L'ethnométhodologie repose sur quatre grands principes à savoir :
L'indexicalité: désigne une
propriété du monde plus qu'un phénomène social.
Elle est une notion empruntée à la linguistique, elle a
été initialement formulée en 1954 par le linguiste
25 Aron, R; 1967, « What is a theory of International
Relations? », Journal of International Affairs, pp.185-206.
26 Mbonji, E ; 2005, L'Ethno-perspective ou le
discours de l'ethno anthropologie culturelle, Yaoundé, P.U.Y.

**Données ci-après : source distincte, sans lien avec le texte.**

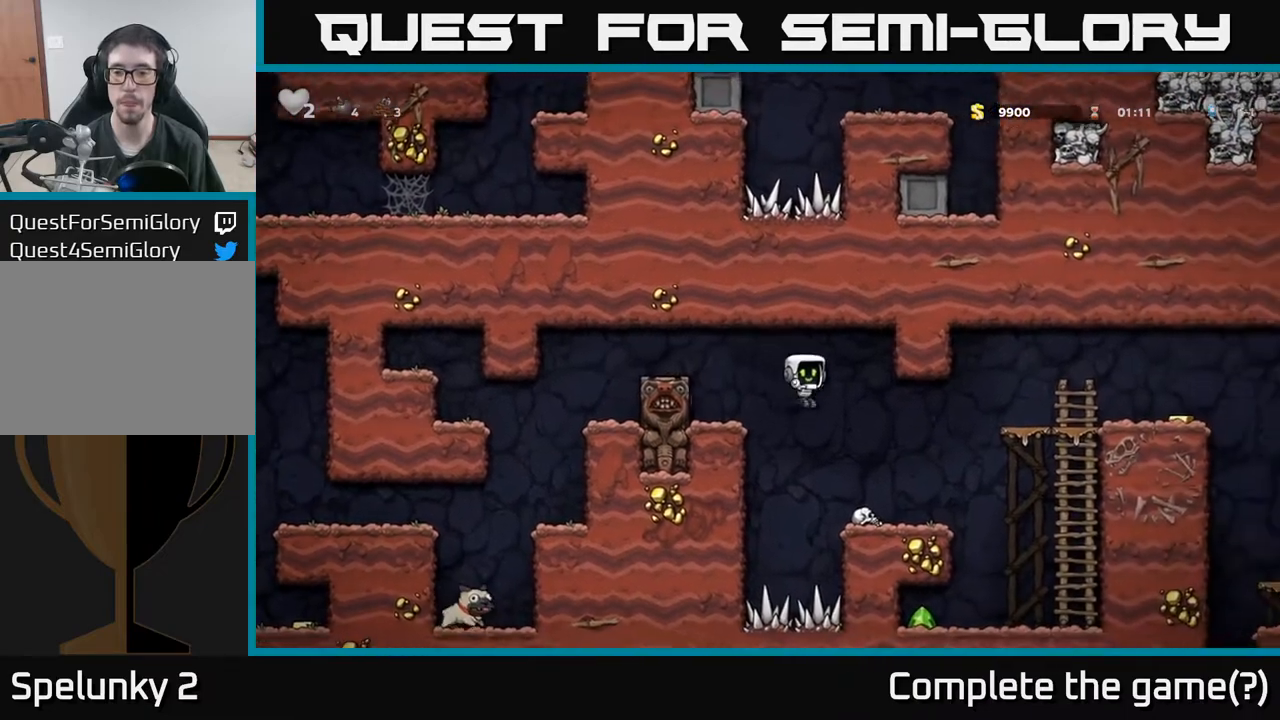
{"buttons": [], "left_stick": "center", "events": [[467, "DPAD_RIGHT", "up"]]}
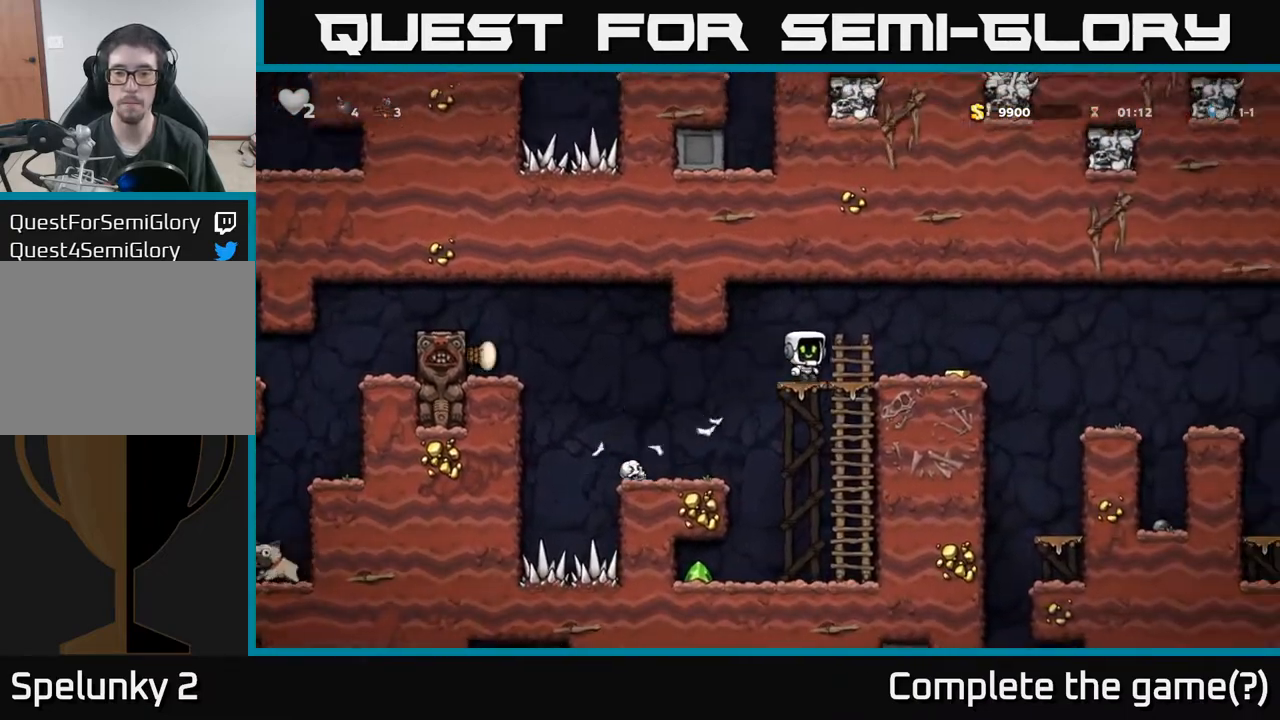
{"buttons": ["DPAD_RIGHT"], "left_stick": "center", "events": [[200, "DPAD_RIGHT", "down"]]}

27 Garfinkel,H ; 1986 ,Ethnomethodological Studies of
Work, Londres ,Routledge & Kegan Paul.
Bar Hillel. Celui-ci dit de la notion d'Indexal expressions,
une notion qu'il a lui-même formée, « il y a des
expressions indexicales qui ne peuvent pas êtres sorties de leur
contexte. ». L'ethnométhodologie emprunte cette notion pour
rendre compte de la nécessité qu'il y a pour comprendre les
échanges au sein d'interaction, de les indexer sur les situations
locales qui les ont produites.
La réflexivité: c'est une
notion précise mais délicate à manipuler, car on peut
rapidement la confondre avec l'indexicalité. Contrairement à
l'indexicalité, elle est un phénomène observable dans les
comportements. On peut la comprendre comme la capacité de chacun
à interpréter les signes qu'il observe pour construire du
sens.
La descriptibilité: c'est un
caractère qui doit s'appliquer aux sujets d'études
ethnométhodologiques. Ceux-ci doivent être rapportables,
descriptibles, observables, résumable à toute fin pratique selon
les termes de Garfinkel. On laisse donc de côté les objets
construits par l'entendement humain véhiculant une part importante
d'imaginaire, impossible à circonscrire.
Les ethnométhodes: ce sont des
processus que les membres d'un groupe utilisent pour mener à bien leurs
actions pratiques. Les actions pratiques sont des activités quotidiennes
et banales que chacun assure sans y préter une attention
particulière. L'ethnométhodologie est donc l'étude de ces
ethnométhodes.
L'ethnométhodologie, dans le cadre de notre travail de
recherche s'offre à nous comme une théorie appropriée pour
analyser les rapports de cohabitation entre les communautés bantoues
(Ngoumba et Ewondo) et les Bakola/Bagyelli. En effet, elle nous permet de
mettre en évidence, de décrire des occurrences, des formes de
raisonnement pour dégager des « patterns " sous-jacents, les
structures sociales, qui, contrairement aux positions de Durkheim, ne sont pas
données, évidentes, lisibles, mais doivent être
construites, détectées, reconnues comme « objectives ". Le
chercheur doit lui apprendre à reconnaître comment quoi est
caractérisé. La notion de code est importante. Code de conduite,
implicite, à découvrir, mutuellement élaboré,
transmis dans et par l'action implicitement, et dont l'enquêteur doit
tenir compte pour rendre compte de ce qu'il voit du point de vue du code :
condition absolue. Le code est incarné dans la situation, et cette
dernière révèle le code. C'est le code qui rend l'action
sociale observable et reportable de façon plausible et partagée.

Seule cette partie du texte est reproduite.